3 women with a paper bag over their heads with butterflies and questionmarks


A big part of my AuDHD diagnosis has been making sense of all of my sensory stuff and masking. Sensory stuff is the things that happen that make me have to work hard to pay attention, regulate myself, and be able to participate in life in general. Masking is hiding that it's happening.


For me, if I get over sensified, I start to shut down. Things stop making sense, and I have a hard time talking. It's when masking happens, and it's so weird to think about that for 53 years I've been alive and not known what was happening to me, just that for some reason I would internally feel like I was losing my shit while externally I was acting like everything was fine.


Living in a dual world is a mind fuck. It is one of the mind fuckiest mind fucks. Having two completely different experiences at the same time without anyone noticing is also a mind fuck. How is it possible that I can be melting down internally while at the same time doing regular everyday stuff? Things like giving my order at a restaurant, making small talk, driving, grocery shopping, taking a walk, working, at the doctor, the vet, the dentist, or getting a haircut. In therapy! Externally looking fine, internally at that moment in movies where the villain is about to push the button that blows up the whole world.
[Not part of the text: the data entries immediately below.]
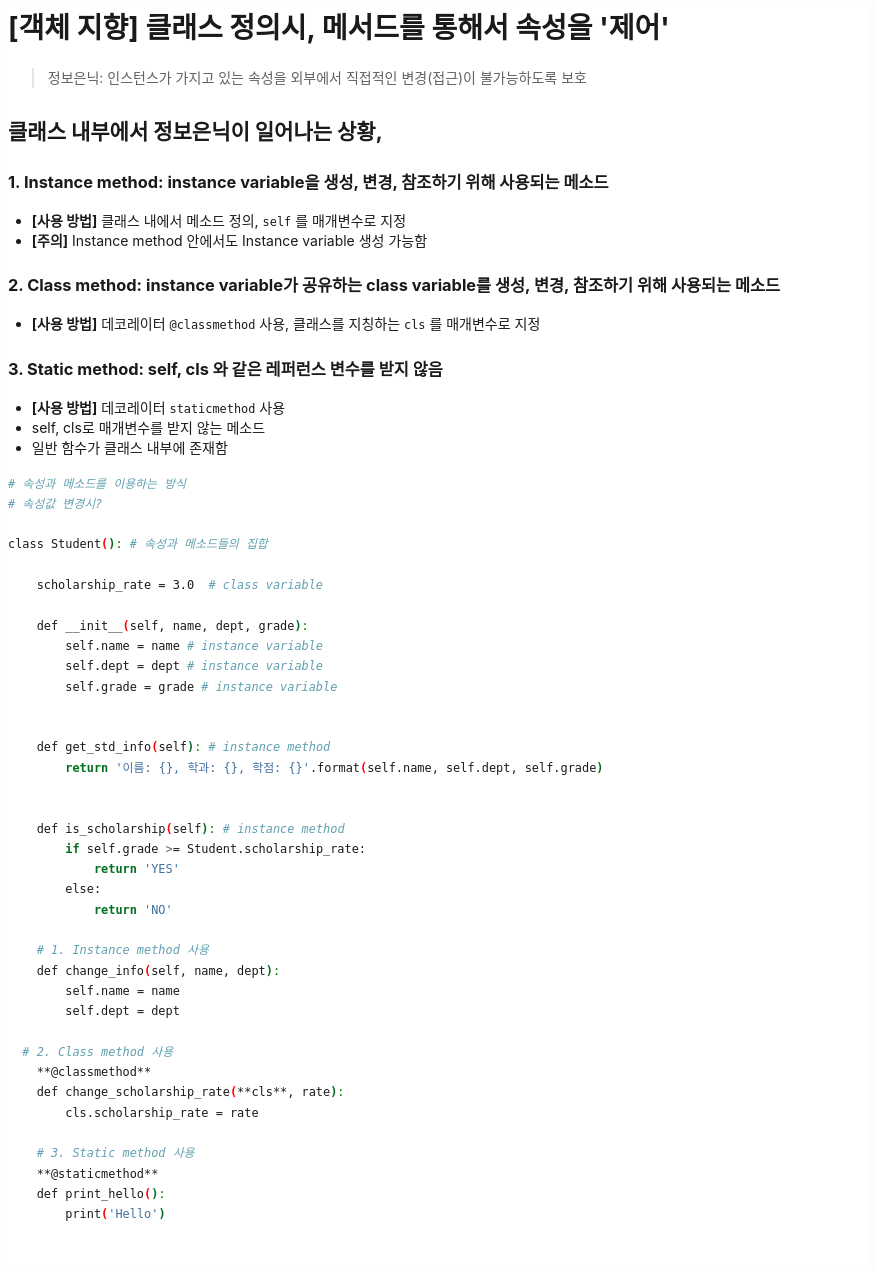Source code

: # [객체 지향] 클래스 정의시, 메서드를 통해서 속성을 '제어'

> 정보은닉: 인스턴스가 가지고 있는 속성을 외부에서 직접적인 변경(접근)이 불가능하도록 보호

## 클래스 내부에서 정보은닉이 일어나는 상황,

### 1. **Instance method: instance variable을 생성, 변경, 참조하기 위해 사용되는 메소드**

- **[사용 방법]** 클래스 내에서 메소드 정의, `self` 를 매개변수로 지정
- **[주의]** Instance method 안에서도 Instance variable 생성 가능함

### 2. Class method: instance variable가 공유하는 class variable를 생성, 변경, 참조하기 위해 사용되는 메소드

- **[사용 방법]** 데코레이터 `@classmethod` 사용, 클래스를 지칭하는 `cls` 를 매개변수로 지정

### 3. Static method: self, cls 와 같은 레퍼런스 변수를 받지 않음

- **[사용 방법]** 데코레이터 `staticmethod` 사용
- self, cls로 매개변수를 받지 않는 메소드
- 일반 함수가 클래스 내부에 존재함

```bash
# 속성과 메소드를 이용하는 방식
# 속성값 변경시?

class Student(): # 속성과 메소드들의 집합
   
    scholarship_rate = 3.0  # class variable
    
    def __init__(self, name, dept, grade):
        self.name = name # instance variable
        self.dept = dept # instance variable
        self.grade = grade # instance variable
        
    
    def get_std_info(self): # instance method
        return '이름: {}, 학과: {}, 학점: {}'.format(self.name, self.dept, self.grade)

    
    def is_scholarship(self): # instance method
        if self.grade >= Student.scholarship_rate: 
            return 'YES'
        else:
            return 'NO'
        
	# 1. Instance method 사용
    def change_info(self, name, dept):
        self.name = name
        self.dept = dept

  # 2. Class method 사용 
    **@classmethod**
    def change_scholarship_rate(**cls**, rate):
        cls.scholarship_rate = rate
     
	# 3. Static method 사용   
    **@staticmethod**
    def print_hello():
        print('Hello')
      
        
```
I've been told I was too sensitive my whole life. "Our little drama queen" is what my mom still calls me sometimes. I'm a sensitive and intense person who learned to mask big time. I had to. When you're in a world where a hangnail, clutter, or a smell can ruin your morning, and no one gets it, you have to learn to cope somehow.


When you don't know that your sensitivity and intensity is your neurotype and not a personal failing- it makes a life built on the foundation of: you don't know what you're doing, ever.


It makes a life survived by masking.


It hurts to think about. I feel so sad for the me with all these feelings that were way too big for me that no one, especially me, understood how to manage. Sad for decades of me living with ADHD and Autism without a clue. I imagine the stacks and stacks of days I spent feeling confused, like I was looking for lost car keys for 53 years. I didn't understand why no one would tell me where the keys were, why it felt like everyone knew where the keys were and wouldn't tell me- a game of hot/cold that was never going to end.


It makes me so angry that the world is set up in this way that difference is seen as a bad thing. That being normal is the thing we should covet most. It's so fucking boring. I think about little weirdo me in second grade- sensitive, intense- what if instead of labeling me a problem child who talked too much and was always in trouble...what if. I couldn't conform, not because I was willful, or bad- but because of who I am.


It makes me angry that in 2024 we exist as a culture the way I lived my whole life- in the dual world of outer 'it's fine' while inside we are shut down and suffering. Pretending. That we can't stop trying to homogenizing our humanity. So much masking.


But, it doesn't surprise me. Humans, gosh, we're so tender and vulnerable. We yearn so hard for belonging. To see ourselves reflected back to us in the world that surrounds us. Hello we say to the world, and we want the world to say hello back. I think of little kids, out there just saying hello and getting judgement and correction back. Institutions act like being imaginative and emotional is misbehaving. It's so inconvenient when people aren't compliant and staying in line! How can we be normal if we're all moving around and talking about weird stuff??? (like little kids do.)


I've been devouring the Divergent Conversations podcast, and I joined an online group called The Nook and both have helped me SO MUCH. Who is am is who I am. Getting diagnosed as AuDHD has led me to the learning that has helped me understand why my sensory stuff is so intense, why I have always felt different from other people. It validates my experience.